Their interpretation is that causal compactness restricts how you can make arbitrary cuts and holes in spacetime, and that if a spacetime is causally compact, then no point p can 'receive signals from, or send signals to, either regions at infinity or "holes" in the spacetime.'

I don't understand this; doesn't this mean that Minkowski space isn't causally compact? If I pick a point p in Minkowski space, the closure of I(p) is simply its light cone, including the lightlike boundary. This isn't compact.

 

[George Jones]

I have not been following this thread at all, but I have taken a quick look at Borde's paper.

I don't understand this; doesn't this mean that Minkowski space isn't causally compact? If I pick a point p in Minkowski space, the closure of I(p) is simply its light cone, including the lightlike boundary. This isn't compact.

Right, this set isn't compact, but this isn't the type of set that Borde has in mind. Consider any two spacelike hypersurfaces in Minkowski spacetime. The open subset of Minkowski spacetime that lies between these two hypersurfaces is itself a spacetime, and is an example of what Borde calls (an interpolating) spacetime M. Note that M is not all of Minkowski spacetime. Now consider a p in M, and I(p) in M. The closure of I(p) is compact.

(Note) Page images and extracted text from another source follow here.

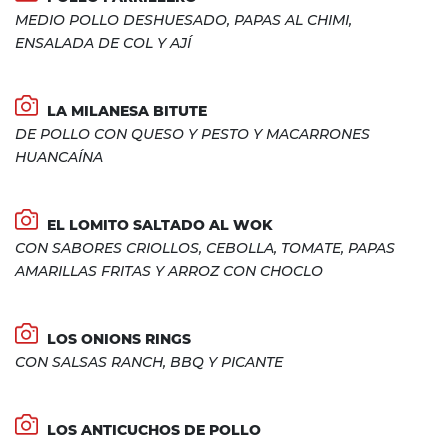
MEDIO POLLO DESHUESADO, PAPAS AL CHIMI,
ENSALADA DE COL Y AJÍ
LA MILANESA BITUTE
DE POLLO CON QUESO Y PESTO Y MACARRONES
HUANCAÍNA
EL LOMITO SALTADO AL WOK
CON SABORES CRIOLLOS, CEBOLLA, TOMATE, PAPAS
AMARILLAS FRITAS Y ARROZ CON CHOCLO
LOS ONIONS RINGS
CON SALSAS RANCH, BBQ Y PICANTE
LOS ANTICUCHOS DE POLLO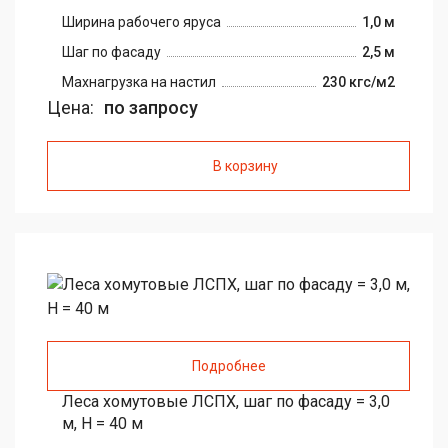
Ширина рабочего яруса
1,0 м
Шаг по фасаду
2,5 м
Maxнагрузка на настил
230 кгс/м2
Цена:
по запросу
В корзину
Подробнее
Леса хомутовые ЛСПХ, шаг по фасаду = 3,0
м, H = 40 м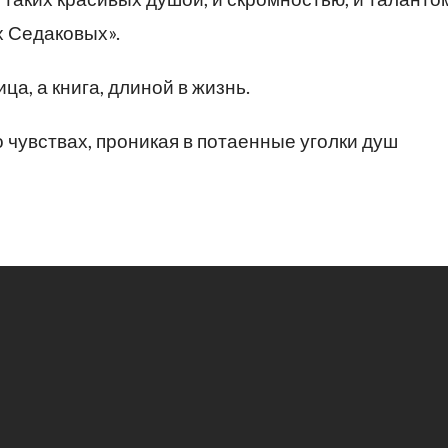
х Седаковых».
ца, а книга, длиной в жизнь.
 чувствах, проникая в потаенные уголки душ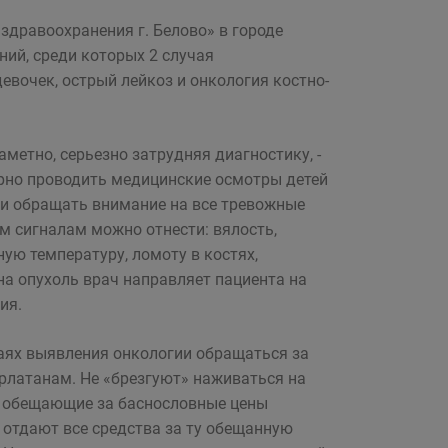
здравоохранения г. Белово» в городе
ий, среди которых 2 случая
вочек, острый лейкоз и онкология костно-
метно, серьезно затрудняя диагностику, -
ярно проводить медицинские осмотры детей
 и обращать внимание на все тревожные
м сигналам можно отнести: вялость,
ую температуру, ломоту в костях,
на опухоль врач направляет пациента на
ия.
учаях выявления онкологии обращаться за
латанам. Не «брезгуют» наживаться на
а, обещающие за баснословные цены
я отдают все средства за ту обещанную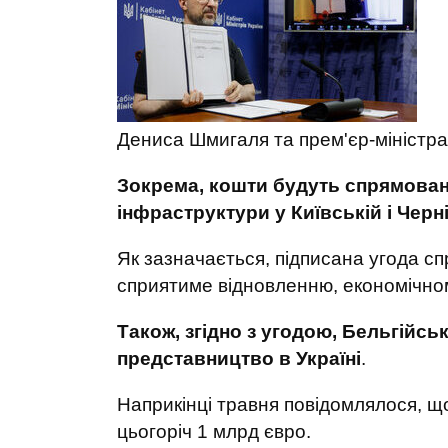
Дениса Шмигаля та прем'єр-міністра
Зокрема, кошти будуть спрямовані
інфраструктури у Київській і Черн
Як зазначається, підписана угода сп
сприятиме відновленню, економічном
Також, згідно з угодою, Бельгійсь
представництво в Україні
.
Наприкінці травня повідомлялося, щ
цьогоріч 1 млрд євро.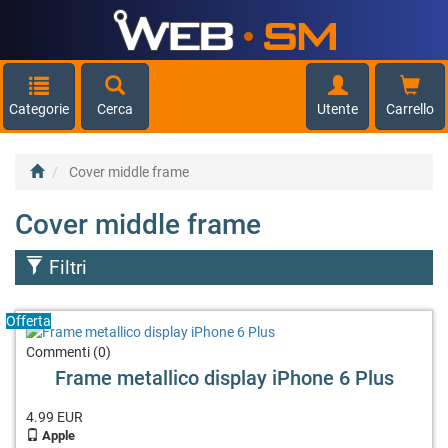
Categorie
Cerca
Utente
Carrello
Cover middle frame
Cover middle frame
Filtri
Offerta
Commenti (0)
Frame metallico display iPhone 6 Plus
4.99
EUR
Apple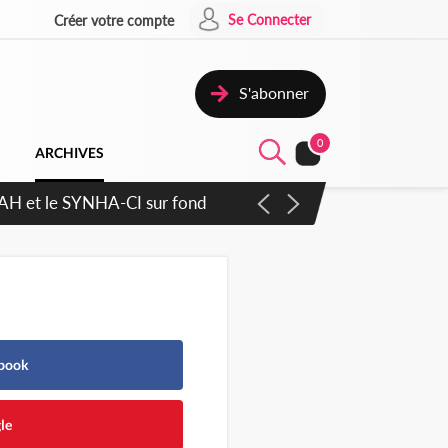
Se Connecter
Créer votre compte
S'abonner
0
ARCHIVES
RAH et le SYNHA-CI sur fond
ebook
le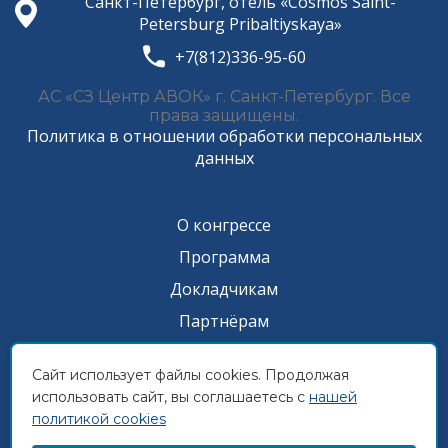
Санкт-Петербург, отель «Cosmos Saint-
Petersburg Pribaltiyskaya»
+7(812)336-95-60
АС «СЗ Центр АВОК» г. Санкт-Петербург. Все
права защищены.
Политика в отношении обработки персональных
данных
О конгрессе
Программа
Докладчикам
Партнёрам
Прессе
Сайт использует файлы cookies. Продолжая
Архив
использовать сайт, вы соглашаетесь с
нашей
Контакты
политикой cookies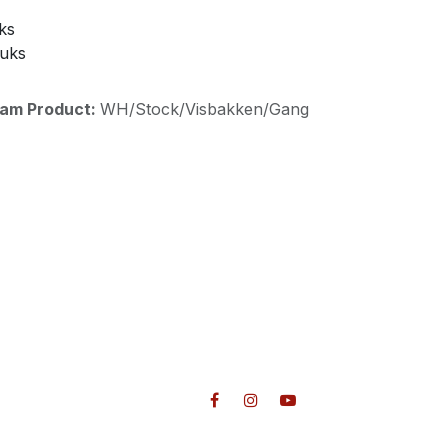
ks
tuks
aam Product:
WH/Stock/Visbakken/Gang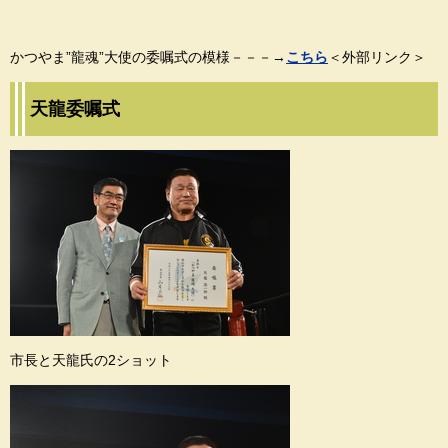
かつやま”龍魂”大使の委嘱式の模様－－－→
こちら
＜外部リンク＞
天龍委嘱式
市長と天龍氏の2ショット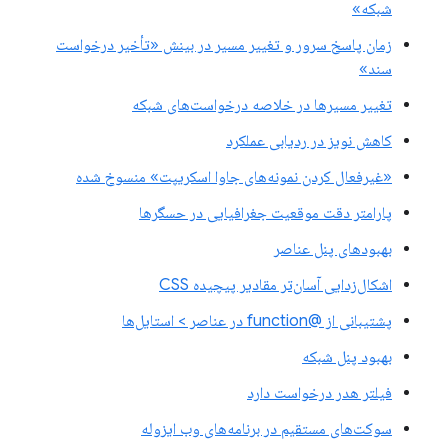
شبکه»
زمان پاسخ سرور و تغییر مسیر در بینش «تأخیر درخواست
سند»
تغییر مسیرها در خلاصه درخواست‌های شبکه
کاهش نویز در ردیابی عملکرد
«غیرفعال کردن نمونه‌های جاوا اسکریپت» منسوخ شده
پارامتر دقت موقعیت جغرافیایی در حسگرها
بهبودهای پنل عناصر
اشکال‌زدایی آسان‌تر مقادیر پیچیده CSS
پشتیبانی از @function در عناصر > استایل‌ها
بهبود پنل شبکه
فیلتر هدر درخواست دارد
سوکت‌های مستقیم در برنامه‌های وب ایزوله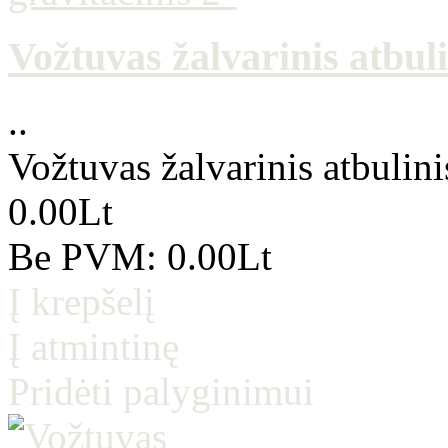
Vožtuvas žalvarinis atbuli
..
Vožtuvas žalvarinis atbulini
0.00Lt
Be PVM: 0.00Lt
Į krepšelį
Į atmintinę
Pridėti palyginimui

In figure 5, spacetime M lies between S1 and S2, and the shaded area, together with the lines that enclose shaded area, is the closure of I(p).

 

[bcrowell]

Ah, I see -- thanks, George!

-Ben

 

[evanallmighty]

I think there is a terminology issue here. Most texts seem to refer to the exterior Schwarzschild solution as the vacuum region outside the spherical mass in question. The interior solution covers the non-vacuum region inside the spherical mass and the border between the two regions is not necessarily the event horizon. At the risk of getting the terminology wrong myself because I am going from distant memory, I think you are referring to the external solution (outside the event horizon) and the internal solution (inside the event horizon). These have to be patched together by choosing a suitable integration constant so that world-lines are continuous are continuous across the boundary. There is also the issue of complex numbers and how imaginary numbers are physically interpreted.

Anyway, in conclusion, the exterior Schwarzschild solution for a fully formed black hole includes the region inside and outside the event horizon and all regions that are vacuum which covers infinity>= r >0m because all the mass is considered to be located at r=0m. Hope that makes some sort of sense :P

So what your saying is the exterior solution describes all of the black hole, and the interior solution describes all of the black hole, sorta? Then if that's true, why would there be an exterior AND an interior solution? According the Brian Koberlein: (http://koberlein.main.ad.rit.edu/journal/2009/12/non-singular-black-holes.php ), "you need the interior (inside the event horizon) and the exterior (outside the event horizon) solutions" to create a non singular black hole model.
In an email I received from him, he said: "Ideally we would like a unique solution that describes both the interior and exterior, but we don't have such a solution yet." So how is the exterior solution describing r=0? I'm not questioning you, just wondering.

Wow, this discussion has been quite a hit!

 

[DrGreg]

So what your saying is the exterior solution describes all of the black hole, and the interior solution describes all of the black hole, sorta? Then if that's true, why would there be an exterior AND an interior solution? According the Brian Koberlein: (http://koberlein.main.ad.rit.edu/journal/2009/12/non-singular-black-holes.php ), "you need the interior (inside the event horizon) and the exterior (outside the event horizon) solutions" to create a non singular black hole model.

If you read carefully what yuiop wrote, he is using "exterior" and "external" with different meanings, and incompatibly with Koberlein's use.